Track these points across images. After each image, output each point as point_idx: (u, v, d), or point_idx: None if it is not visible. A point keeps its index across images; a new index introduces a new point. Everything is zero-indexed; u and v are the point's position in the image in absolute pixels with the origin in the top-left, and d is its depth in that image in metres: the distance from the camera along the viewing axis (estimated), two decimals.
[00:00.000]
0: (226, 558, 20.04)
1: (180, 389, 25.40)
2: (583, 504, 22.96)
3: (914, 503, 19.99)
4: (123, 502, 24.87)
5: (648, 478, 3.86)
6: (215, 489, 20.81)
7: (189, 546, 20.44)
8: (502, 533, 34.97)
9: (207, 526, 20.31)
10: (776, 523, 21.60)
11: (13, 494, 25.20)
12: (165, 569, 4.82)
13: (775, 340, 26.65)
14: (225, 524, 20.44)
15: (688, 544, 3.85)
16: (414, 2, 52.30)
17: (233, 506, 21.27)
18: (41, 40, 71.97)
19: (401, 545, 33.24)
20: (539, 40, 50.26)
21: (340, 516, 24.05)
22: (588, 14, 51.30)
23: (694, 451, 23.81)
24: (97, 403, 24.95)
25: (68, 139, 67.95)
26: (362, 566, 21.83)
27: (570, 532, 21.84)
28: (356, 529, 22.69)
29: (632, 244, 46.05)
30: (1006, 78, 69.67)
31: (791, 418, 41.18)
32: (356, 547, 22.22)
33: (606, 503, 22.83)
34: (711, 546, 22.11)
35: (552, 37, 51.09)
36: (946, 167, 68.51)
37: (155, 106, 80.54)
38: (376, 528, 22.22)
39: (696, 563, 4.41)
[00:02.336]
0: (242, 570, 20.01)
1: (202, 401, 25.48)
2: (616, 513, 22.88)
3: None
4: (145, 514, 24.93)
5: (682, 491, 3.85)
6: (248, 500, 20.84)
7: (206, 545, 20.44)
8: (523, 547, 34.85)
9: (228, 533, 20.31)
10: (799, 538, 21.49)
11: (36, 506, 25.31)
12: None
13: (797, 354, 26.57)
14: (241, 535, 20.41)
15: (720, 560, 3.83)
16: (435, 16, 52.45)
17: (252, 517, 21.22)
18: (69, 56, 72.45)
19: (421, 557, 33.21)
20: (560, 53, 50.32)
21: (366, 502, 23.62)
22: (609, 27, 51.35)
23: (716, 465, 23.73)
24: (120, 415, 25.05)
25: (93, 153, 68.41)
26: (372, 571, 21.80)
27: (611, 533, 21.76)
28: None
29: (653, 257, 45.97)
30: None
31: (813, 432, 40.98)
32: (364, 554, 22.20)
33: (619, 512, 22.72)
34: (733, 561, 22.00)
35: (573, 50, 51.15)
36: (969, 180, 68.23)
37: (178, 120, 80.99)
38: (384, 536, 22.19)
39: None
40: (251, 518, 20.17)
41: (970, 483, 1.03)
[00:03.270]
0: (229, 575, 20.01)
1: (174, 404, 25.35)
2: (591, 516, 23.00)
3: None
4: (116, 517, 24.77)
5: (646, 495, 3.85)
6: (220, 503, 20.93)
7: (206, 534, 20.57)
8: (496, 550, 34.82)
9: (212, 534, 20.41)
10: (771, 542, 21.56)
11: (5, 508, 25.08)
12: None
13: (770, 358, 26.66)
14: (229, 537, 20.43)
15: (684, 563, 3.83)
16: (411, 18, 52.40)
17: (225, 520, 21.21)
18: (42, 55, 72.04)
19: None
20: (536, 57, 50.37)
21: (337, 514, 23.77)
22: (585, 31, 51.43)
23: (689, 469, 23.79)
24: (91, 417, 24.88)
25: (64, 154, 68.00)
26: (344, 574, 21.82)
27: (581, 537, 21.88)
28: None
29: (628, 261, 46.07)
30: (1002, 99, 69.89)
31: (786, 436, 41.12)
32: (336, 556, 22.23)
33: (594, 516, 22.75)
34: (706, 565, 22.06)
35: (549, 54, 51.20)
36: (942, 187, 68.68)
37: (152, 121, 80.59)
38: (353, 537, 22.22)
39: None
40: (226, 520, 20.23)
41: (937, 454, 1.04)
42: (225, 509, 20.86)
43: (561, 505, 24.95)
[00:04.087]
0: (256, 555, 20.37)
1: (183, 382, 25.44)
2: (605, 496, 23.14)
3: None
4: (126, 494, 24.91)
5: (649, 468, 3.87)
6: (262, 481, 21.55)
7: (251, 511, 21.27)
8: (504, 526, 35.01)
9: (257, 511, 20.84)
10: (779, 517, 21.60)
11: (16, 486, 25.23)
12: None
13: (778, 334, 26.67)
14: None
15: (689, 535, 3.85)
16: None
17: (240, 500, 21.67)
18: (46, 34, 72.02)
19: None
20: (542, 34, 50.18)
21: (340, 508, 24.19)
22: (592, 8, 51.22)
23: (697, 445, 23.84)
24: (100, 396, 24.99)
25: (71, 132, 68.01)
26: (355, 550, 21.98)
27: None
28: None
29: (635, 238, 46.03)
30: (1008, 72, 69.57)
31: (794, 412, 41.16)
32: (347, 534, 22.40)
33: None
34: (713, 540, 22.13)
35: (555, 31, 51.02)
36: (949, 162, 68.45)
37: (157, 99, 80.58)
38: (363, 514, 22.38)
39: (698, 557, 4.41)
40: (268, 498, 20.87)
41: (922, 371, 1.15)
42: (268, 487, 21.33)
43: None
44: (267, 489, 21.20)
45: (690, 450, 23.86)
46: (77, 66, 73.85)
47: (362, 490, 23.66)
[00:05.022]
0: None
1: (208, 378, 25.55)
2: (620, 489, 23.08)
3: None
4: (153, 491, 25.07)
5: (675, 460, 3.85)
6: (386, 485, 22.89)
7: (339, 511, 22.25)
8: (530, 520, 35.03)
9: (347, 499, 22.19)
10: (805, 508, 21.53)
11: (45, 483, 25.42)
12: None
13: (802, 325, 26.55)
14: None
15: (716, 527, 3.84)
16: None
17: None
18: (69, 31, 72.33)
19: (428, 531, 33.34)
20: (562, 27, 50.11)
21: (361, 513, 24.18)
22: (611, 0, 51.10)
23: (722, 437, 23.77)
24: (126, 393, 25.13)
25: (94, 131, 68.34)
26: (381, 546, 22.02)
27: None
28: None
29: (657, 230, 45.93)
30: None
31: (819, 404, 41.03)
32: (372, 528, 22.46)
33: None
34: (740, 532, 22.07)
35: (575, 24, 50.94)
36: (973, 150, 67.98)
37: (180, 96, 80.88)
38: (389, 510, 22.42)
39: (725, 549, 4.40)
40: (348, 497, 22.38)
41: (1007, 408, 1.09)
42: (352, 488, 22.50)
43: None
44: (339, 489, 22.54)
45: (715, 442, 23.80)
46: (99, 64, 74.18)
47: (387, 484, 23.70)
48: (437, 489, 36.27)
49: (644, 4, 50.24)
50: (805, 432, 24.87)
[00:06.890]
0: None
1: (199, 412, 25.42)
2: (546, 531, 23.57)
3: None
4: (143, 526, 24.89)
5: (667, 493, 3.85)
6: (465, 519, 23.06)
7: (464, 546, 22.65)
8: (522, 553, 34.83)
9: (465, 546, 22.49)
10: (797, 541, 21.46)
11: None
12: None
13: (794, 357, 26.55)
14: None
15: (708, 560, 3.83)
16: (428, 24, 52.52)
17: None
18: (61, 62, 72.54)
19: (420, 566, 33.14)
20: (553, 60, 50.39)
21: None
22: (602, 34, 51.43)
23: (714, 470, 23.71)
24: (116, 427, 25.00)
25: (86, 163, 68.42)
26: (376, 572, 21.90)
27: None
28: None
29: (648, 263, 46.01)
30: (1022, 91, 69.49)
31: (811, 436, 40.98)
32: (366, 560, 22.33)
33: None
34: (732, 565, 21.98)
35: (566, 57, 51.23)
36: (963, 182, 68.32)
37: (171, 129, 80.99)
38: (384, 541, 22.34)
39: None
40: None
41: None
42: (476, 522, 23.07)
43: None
-------
Only the lines above, from the first through the one holding "22: (588, 14, 51.30)", are to be output, and they must be copied exactly.

Track these points across images. After each image, output each point as point_idx: (u, v, d), or point_idx: None if it is not visible. A point keeps its index across images; a new index introduces a new point. Everything is zero-indexed; u and v are the point's position in the image in absolute pixels with the origin in the top-left, and d is its depth in that image in metres: the distance from the camera along the viewing axis (estimated), two decimals.
[00:00.000]
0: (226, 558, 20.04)
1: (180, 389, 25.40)
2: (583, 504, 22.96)
3: (914, 503, 19.99)
4: (123, 502, 24.87)
5: (648, 478, 3.86)
6: (215, 489, 20.81)
7: (189, 546, 20.44)
8: (502, 533, 34.97)
9: (207, 526, 20.31)
10: (776, 523, 21.60)
11: (13, 494, 25.20)
12: (165, 569, 4.82)
13: (775, 340, 26.65)
14: (225, 524, 20.44)
15: (688, 544, 3.85)
16: (414, 2, 52.30)
17: (233, 506, 21.27)
18: (41, 40, 71.97)
19: (401, 545, 33.24)
20: (539, 40, 50.26)
21: (340, 516, 24.05)
22: (588, 14, 51.30)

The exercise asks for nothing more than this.